- [Data supplied]:

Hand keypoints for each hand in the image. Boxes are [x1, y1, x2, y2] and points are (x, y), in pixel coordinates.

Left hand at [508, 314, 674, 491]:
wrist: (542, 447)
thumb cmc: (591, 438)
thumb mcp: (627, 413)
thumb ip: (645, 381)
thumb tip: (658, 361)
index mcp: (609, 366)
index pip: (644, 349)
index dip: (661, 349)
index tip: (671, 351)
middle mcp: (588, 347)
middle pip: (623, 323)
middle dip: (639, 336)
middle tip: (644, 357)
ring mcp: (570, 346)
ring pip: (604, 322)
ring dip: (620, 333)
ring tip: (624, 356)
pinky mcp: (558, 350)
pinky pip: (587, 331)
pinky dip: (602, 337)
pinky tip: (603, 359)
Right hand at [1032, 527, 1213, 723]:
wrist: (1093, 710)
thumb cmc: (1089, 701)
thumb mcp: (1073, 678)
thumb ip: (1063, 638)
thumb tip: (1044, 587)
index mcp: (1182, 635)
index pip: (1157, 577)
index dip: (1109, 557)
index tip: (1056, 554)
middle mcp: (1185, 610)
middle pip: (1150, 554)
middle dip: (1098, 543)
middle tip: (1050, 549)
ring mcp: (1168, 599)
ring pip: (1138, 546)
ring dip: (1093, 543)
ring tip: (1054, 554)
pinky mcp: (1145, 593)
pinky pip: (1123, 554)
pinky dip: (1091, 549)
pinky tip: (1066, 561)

---

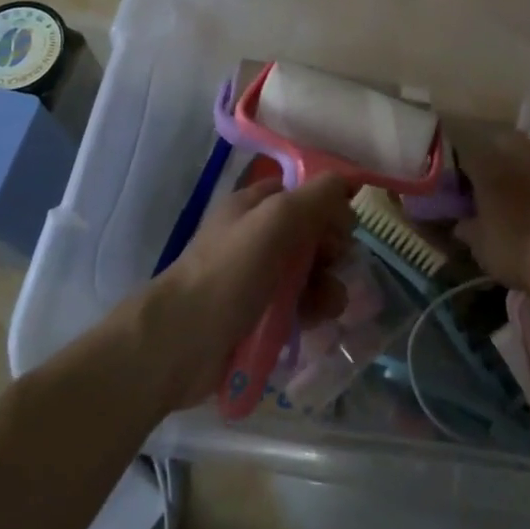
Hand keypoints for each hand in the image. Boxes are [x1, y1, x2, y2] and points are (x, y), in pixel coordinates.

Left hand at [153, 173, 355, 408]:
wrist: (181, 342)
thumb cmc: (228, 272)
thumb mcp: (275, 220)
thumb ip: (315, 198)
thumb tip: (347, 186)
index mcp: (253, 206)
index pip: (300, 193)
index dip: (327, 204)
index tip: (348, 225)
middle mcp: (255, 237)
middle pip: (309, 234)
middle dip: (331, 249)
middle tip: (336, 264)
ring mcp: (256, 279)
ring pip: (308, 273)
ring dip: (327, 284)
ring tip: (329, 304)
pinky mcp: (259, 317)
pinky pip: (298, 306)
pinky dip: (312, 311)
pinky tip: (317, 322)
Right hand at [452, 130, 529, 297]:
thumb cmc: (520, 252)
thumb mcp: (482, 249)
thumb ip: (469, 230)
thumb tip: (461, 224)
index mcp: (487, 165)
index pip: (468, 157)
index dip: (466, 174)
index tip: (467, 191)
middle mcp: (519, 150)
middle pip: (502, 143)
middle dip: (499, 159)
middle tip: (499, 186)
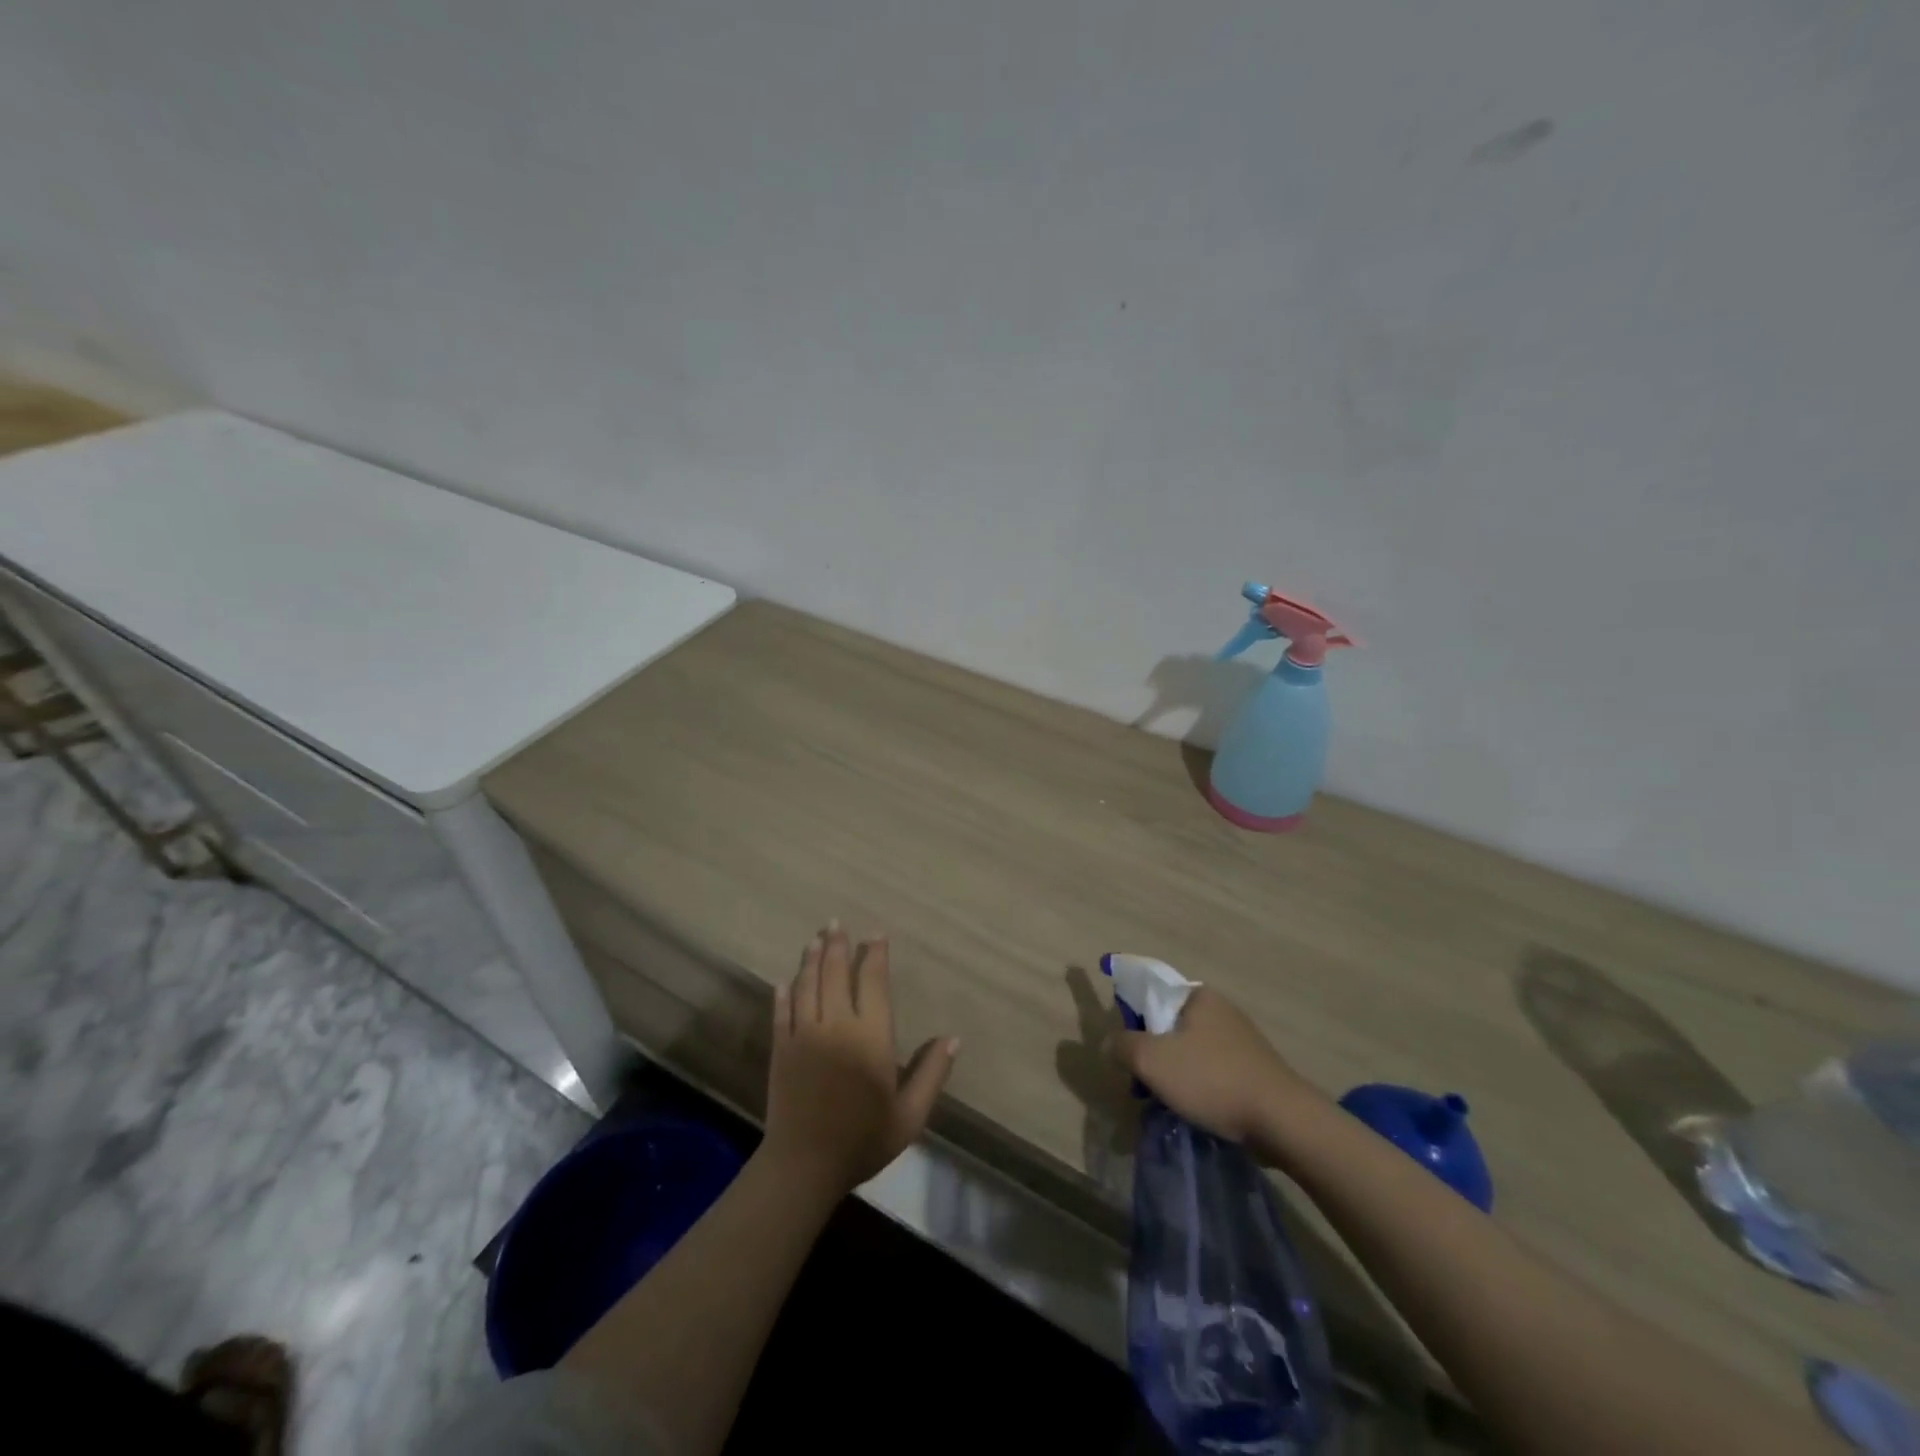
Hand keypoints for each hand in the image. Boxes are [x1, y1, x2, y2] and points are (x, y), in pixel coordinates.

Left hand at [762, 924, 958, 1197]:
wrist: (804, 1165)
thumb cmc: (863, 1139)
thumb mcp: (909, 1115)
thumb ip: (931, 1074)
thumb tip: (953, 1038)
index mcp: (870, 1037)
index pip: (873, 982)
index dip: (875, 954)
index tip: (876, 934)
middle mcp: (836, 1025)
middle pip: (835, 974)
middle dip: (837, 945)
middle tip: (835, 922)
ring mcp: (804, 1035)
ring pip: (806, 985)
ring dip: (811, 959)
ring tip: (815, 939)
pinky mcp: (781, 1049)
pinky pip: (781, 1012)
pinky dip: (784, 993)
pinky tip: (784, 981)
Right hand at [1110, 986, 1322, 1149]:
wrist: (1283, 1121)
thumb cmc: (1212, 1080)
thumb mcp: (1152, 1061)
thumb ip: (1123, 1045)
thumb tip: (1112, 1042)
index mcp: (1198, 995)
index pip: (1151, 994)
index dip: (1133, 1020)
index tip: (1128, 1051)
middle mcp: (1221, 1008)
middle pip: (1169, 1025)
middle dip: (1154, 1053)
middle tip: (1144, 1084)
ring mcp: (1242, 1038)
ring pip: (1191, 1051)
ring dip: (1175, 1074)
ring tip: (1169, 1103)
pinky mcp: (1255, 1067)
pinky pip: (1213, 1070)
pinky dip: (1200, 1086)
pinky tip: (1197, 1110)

- [Task to complete]:
Your task is to retype the entries verbatim, starting with the line that holds "thumb ip: (931, 1074)" and stopping after the line that holds "pinky mcp: (1255, 1067)".

- [Output of the exercise]:
thumb ip: (931, 1074)
thumb tip: (953, 1038)
index mcp: (870, 1037)
index pip: (873, 982)
index dip: (875, 954)
index tip: (876, 934)
middle mcp: (836, 1025)
middle pip: (835, 974)
middle dip: (837, 945)
middle tip: (835, 922)
ring mcp: (804, 1035)
ring pip: (806, 985)
ring dip: (811, 959)
ring tip: (815, 939)
pinky mcp: (781, 1049)
pinky pip: (781, 1012)
pinky dip: (784, 993)
pinky tip: (784, 981)
Right hand at [1110, 986, 1322, 1149]:
wrist: (1283, 1121)
thumb cmc: (1212, 1080)
thumb mcp: (1152, 1061)
thumb ip: (1123, 1045)
thumb tip: (1112, 1042)
index mcp: (1198, 995)
index pip: (1151, 994)
index dip: (1133, 1020)
index tip: (1128, 1051)
middle mcp: (1221, 1008)
middle pip: (1169, 1025)
middle dip: (1154, 1053)
middle tip: (1144, 1084)
ring mcp: (1242, 1038)
ring pip: (1191, 1051)
ring dip: (1175, 1074)
ring tip: (1169, 1103)
pinky mcp: (1255, 1067)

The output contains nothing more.